EXERCISE GOAL ->
Reproduce every one of the records below word for word, leaving out the pictures.

Dataset items

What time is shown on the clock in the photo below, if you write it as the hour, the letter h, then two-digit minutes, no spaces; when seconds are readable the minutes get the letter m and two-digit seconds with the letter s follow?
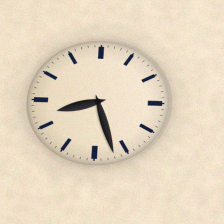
8h27
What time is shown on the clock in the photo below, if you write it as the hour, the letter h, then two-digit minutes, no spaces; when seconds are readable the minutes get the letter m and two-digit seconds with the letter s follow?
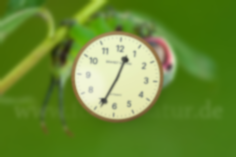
12h34
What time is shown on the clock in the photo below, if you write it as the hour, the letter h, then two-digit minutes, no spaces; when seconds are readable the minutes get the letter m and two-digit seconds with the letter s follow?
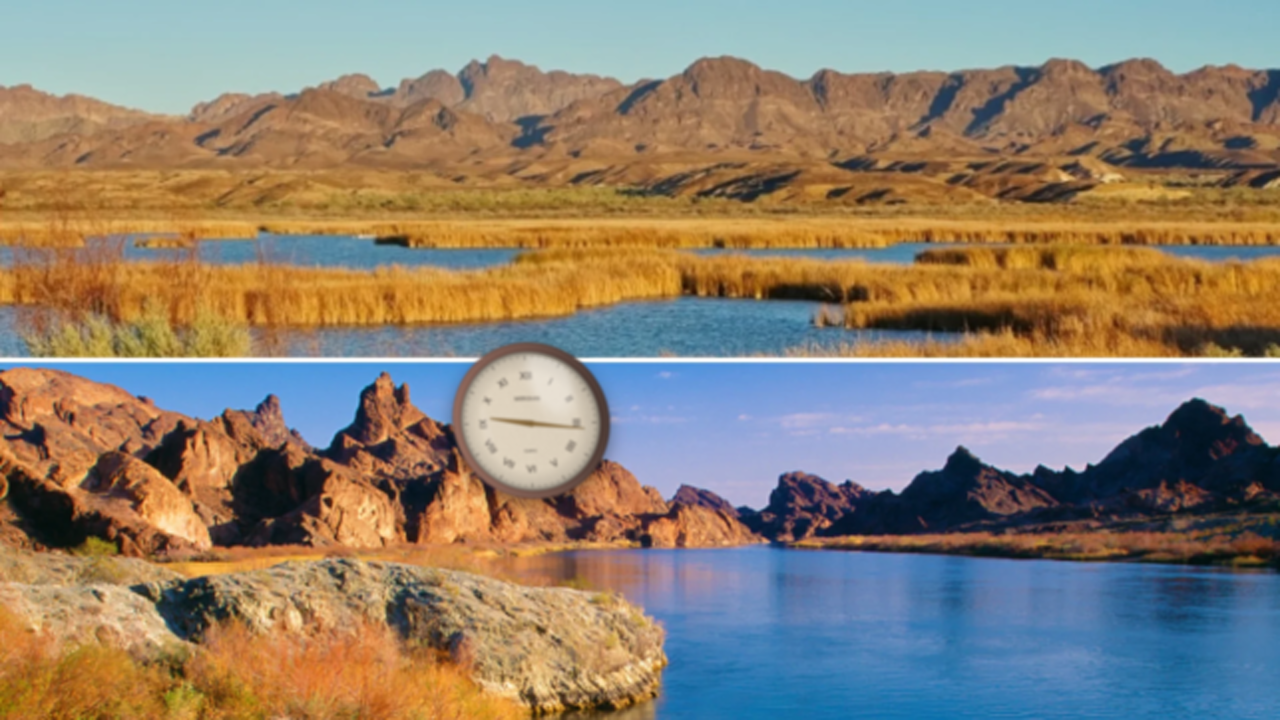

EXPECTED OUTPUT ->
What time is shown on the clock in the photo below, if you write it as the hour, the letter h, then two-digit minutes, no spaces; when seconds are readable the minutes get the letter m and two-digit seconds with the letter s follow?
8h27
What time is shown on the clock in the photo below, if you write it as the hour, the letter h, then two-digit minutes, no spaces; when seconds are readable the minutes get the letter m and two-digit seconds with the letter s follow?
12h34
What time is shown on the clock in the photo below, if you write it as the hour, the letter h, then two-digit minutes, no spaces; when seconds are readable the minutes get the letter m and two-digit seconds with the letter s follow?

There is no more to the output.